株式相場のいろいろな決まりゼロからはじめる株式投資入門(3/4 ページ)

» 2013年11月08日 08時00分 公開
[三井智映子,Business Media 誠]

インサイダー

 みなさんもインサイダー取引という言葉は聞いたことがありますよね。

 インサイダー取引は内部者取引ともいいます。上場会社または親会社・子会社の役職員、パート社員やアルバイト、大株主などの会社関係者が、株価に影響を与える事実が公表される前に特定有価証券などの売買を行うことを指します。

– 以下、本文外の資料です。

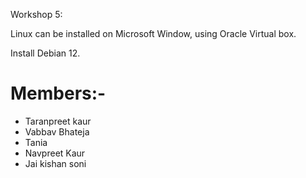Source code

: Workshop 5:

Linux can be installed on Microsoft Window, using Oracle Virtual box.

Install Debian 12.

# Members:- 
- Taranpreet kaur
- Vabbav Bhateja
- Tania
- Navpreet Kaur
- Jai kishan soni
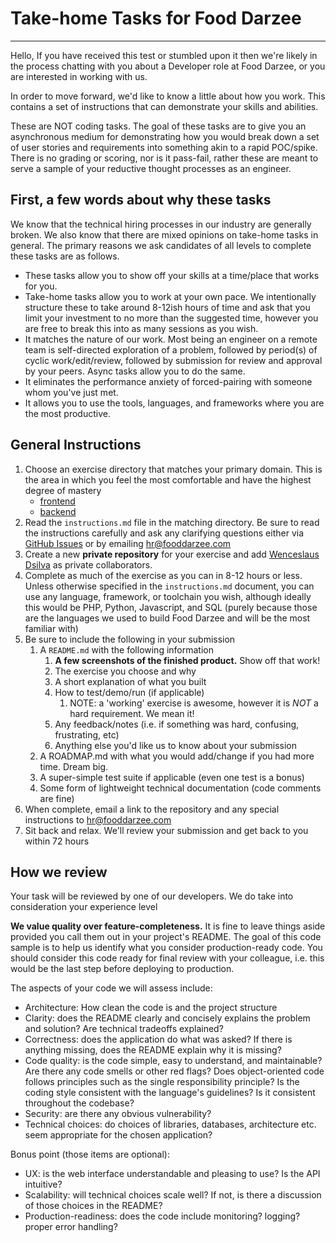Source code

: # Take-home Tasks for Food Darzee
___
Hello, If you have received this test or stumbled upon it then we're likely in the process chatting with you about a Developer role at Food Darzee, or you are interested in working with us.

In order to move forward, we'd like to know a little about how you work. This contains a set of instructions that can demonstrate your skills and abilities.

These are NOT coding tasks. The goal of these tasks are to give you an asynchronous medium for demonstrating how you would break down a set of user stories and requirements into something akin to a rapid POC/spike. There is no grading or scoring, nor is it pass-fail, rather these are meant to serve a sample of your reductive thought processes as an engineer.

## First, a few words about why these tasks

We know that the technical hiring processes in our industry are generally broken. 
We also know that there are mixed opinions on take-home tasks in general. 
The primary reasons we ask candidates of all levels to complete these tasks are as follows.

* These tasks allow you to show off your skills at a time/place that works for you.
* Take-home tasks allow you to work at your own pace. We intentionally structure these to take around 8-12ish hours of time and ask that you limit your investment to no more than the suggested time, however you are free to break this into as many sessions as you wish.
* It matches the nature of our work. Most being an engineer on a remote team is self-directed exploration of a problem, followed by period(s) of cyclic work/edit/review, followed by submission for review and approval by your peers. Async tasks allow you to do the same.
* It eliminates the performance anxiety of forced-pairing with someone whom you've just met.
* It allows you to use the tools, languages, and frameworks where you are the most productive.


## General Instructions

1. Choose an exercise directory that matches your primary domain. This is the area in which you feel the most comfortable and have the highest degree of mastery
    * [frontend](frontend/README.md)
    * [backend](backend/README.md)
2. Read the `instructions.md` file in the matching directory. Be sure to read the instructions carefully and ask any clarifying questions either via [GitHub Issues](https://github.com/FoodDarzee/take-home/issues) or by emailing hr@fooddarzee.com
3. Create a new **private repository** for your exercise and add [Wenceslaus Dsilva](https://github.com/deadmantfa) as private collaborators.
4. Complete as much of the exercise as you can in 8-12 hours or less. Unless otherwise specified in the `instructions.md` document, you can use any language, framework, or toolchain you wish, although ideally this would be PHP, Python, Javascript, and SQL (purely because those are the languages we used to build Food Darzee and will be the most familiar with)
5. Be sure to include the following in your submission 
    1. A `README.md` with the following information
        1. **A few screenshots of the finished product.** Show off that work!
        2. The exercise you choose and why
        3. A short explanation of what you built
        4. How to test/demo/run (if applicable)
            1. NOTE: a 'working' exercise is awesome, however it is *NOT* a hard requirement. We mean it!
        5. Any feedback/notes (i.e. if something was hard, confusing, frustrating, etc)
        6. Anything else you'd like us to know about your submission
    2. A ROADMAP.md with what you would add/change if you had more time. Dream big.
    3. A super-simple test suite if applicable (even one test is a bonus)
    4. Some form of lightweight technical documentation (code comments are fine)
6. When complete, email a link to the repository and any special instructions to hr@fooddarzee.com
7. Sit back and relax. We'll review your submission and get back to you within 72 hours

## How we review
Your task will be reviewed by one of our developers. We do take into consideration your experience level

**We value quality over feature-completeness.** It is fine to leave things aside provided you call them out in your project's README. The goal of this code sample is to help us identify what you consider production-ready code. You should consider this code ready for final review with your colleague, i.e. this would be the last step before deploying to production.

The aspects of your code we will assess include:

* Architecture: How clean the code is and the project structure
* Clarity: does the README clearly and concisely explains the problem and solution? Are technical tradeoffs explained?
* Correctness: does the application do what was asked? If there is anything missing, does the README explain why it is missing?
* Code quality: is the code simple, easy to understand, and maintainable? Are there any code smells or other red flags? Does object-oriented code follows principles such as the single responsibility principle? Is the coding style consistent with the language's guidelines? Is it consistent throughout the codebase?
* Security: are there any obvious vulnerability?
* Technical choices: do choices of libraries, databases, architecture etc. seem appropriate for the chosen application?

Bonus point (those items are optional):

* UX: is the web interface understandable and pleasing to use? Is the API intuitive?
* Scalability: will technical choices scale well? If not, is there a discussion of those choices in the README?
* Production-readiness: does the code include monitoring? logging? proper error handling?
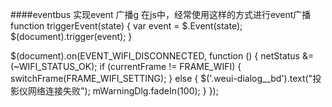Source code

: ####eventbus 实现event 广播g
在js中，经常使用这样的方式进行event广播
function triggerEvent(state) {
    var event = $.Event(state);
    $(document).trigger(event);
}

$(document).on(EVENT_WIFI_DISCONNECTED, function () {
        netStatus &= (~WIFI_STATUS_OK);
        if (currentFrame != FRAME_WIFI) {
            switchFrame(FRAME_WIFI_SETTING);
        } else {
            $('.weui-dialog__bd').text("投影仪网络连接失败");
            mWarningDlg.fadeIn(100);
       }
});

 例えば大幅な増益になったとか、新株発行などの事実がまだ未公開のときに、そうした情報を知っている人が「これは上がるぞ〜」とフライングして株を買ったり、譲ってもらってはいけないということですね。では、そうした情報がなにをもって公開されたと判断するかというと、一般紙、通信社、放送局などの2媒体以上のマスコミに対して情報を公開し、さらに12時間以上経過した後ならよしということです。逆にいえば、それ以降は売買しても、もちろん大丈夫なので、売買のタイミングをよく見極めてくださいね。インサイダー取引は金融商品取引法で規制されていますから、違反した場合は懲役もしくは罰金、または両方を科されてしまいます。くれぐれもご注意ください。

税金

 これは結構重要な点ですが、株の利益は課税対象になります。

 株の値上がり益や配当金にかかる税金は、預金の利子と同様に20%ですが、2013年12月31日までは10%におさえられています。

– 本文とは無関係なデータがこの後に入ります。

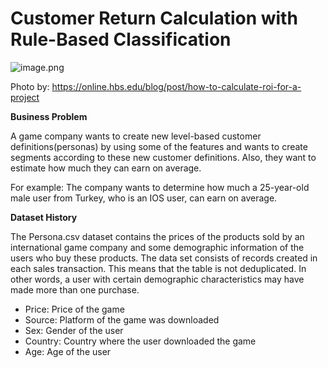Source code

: # Customer Return Calculation with Rule-Based Classification

![image.png](attachment:image.png)

Photo by: https://online.hbs.edu/blog/post/how-to-calculate-roi-for-a-project

**Business Problem**

A game company wants to create new level-based customer definitions(personas) by using some of the features and wants to create segments according to these new customer definitions. Also, they want to estimate how much they can earn on average.

For example: The company wants to determine how much a 25-year-old male user from Turkey, who is an IOS user, can earn on average.

**Dataset History**

The Persona.csv dataset contains the prices of the products sold by an international game company and some demographic information of the users who buy these products. The data set consists of records created in each sales transaction. This means that the table is not deduplicated. In other words, a user with certain demographic characteristics may have made more than one purchase.


* Price: Price of the game
* Source: Platform of the game was downloaded
* Sex: Gender of the user
* Country: Country where the user downloaded the game
* Age: Age of the user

 納税の手間を楽にしたいという人には、証券会社の口座を特定口座にすることをオススメします。特定口座をつくると、年間取引報告書という1年分の取引をまとめた書類を証券会社が作成してくれます。一般口座の場合には、自分でそうした取引をまとめなくてはいけません。さらに、この特定口座を開設する際に「源泉徴収あり」を選べば、証券会社があなたの代わりに納税してくれます。ここで「なし」を選択した場合は、自分で確定申告をしなければなりません。

 ただ、本業以外に収入がなく、株の利益が年間で20万円以下の場合は納税が免除されますので、その場合は「源泉徴収なし」を選んだほうがお得です。「あり」を選ぶと株の利益が年20万円以下でも自動的に税金が引かれてしまいますのでご注意を。

デリバティブ

 金融派生商品とも称されるデリバティブにはあらゆる形態がありますが、要するに価格変動によるリスクを回避するための金融商品の総称です。先に説明した先物取引も、このデリバティブに含まれます。原資産(商品)や、取引の種類によって分類されます。

 商品(コモディティ)デリバティブには、小麦やトウモロコシといった農産物を扱うソフトコモディティや、金属、ブームにもなった金やプラチナなどの貴金属を扱う商品があります。

 また、金融(ファイナンシャル)デリバティブには、個別の株や日経平均などの株価指数、通貨や国債などの債券を扱った証券があります。

 そのほかのデリバティブには、企業の債務不履行のリスクをプロテクトするCDS(クレジット・デフォルト・スワップ)などのクレジットデリバティブや、スキー場で降雪がどのくらい以上だったらお金を払い、積もらなかったらもらう、という掛け捨ての保険のような天候に関連したデリバティブなどもあるそうです。

 デリバティブの原型は、古代ギリシャの哲学者・ターレスがオリーブの搾油機の権利の取引をしたことらしいです。ちなみに、世界ではじめての先物市場の仕組みを備えた取引所は、なんと日本にありました!

 1730年に大坂にできた堂島米会所です。徳川吉宗公の時代に大岡越前守が進言したそうです。金融に携わっていて、密かにこのことを誇りに思っている人は多いとのことですよ。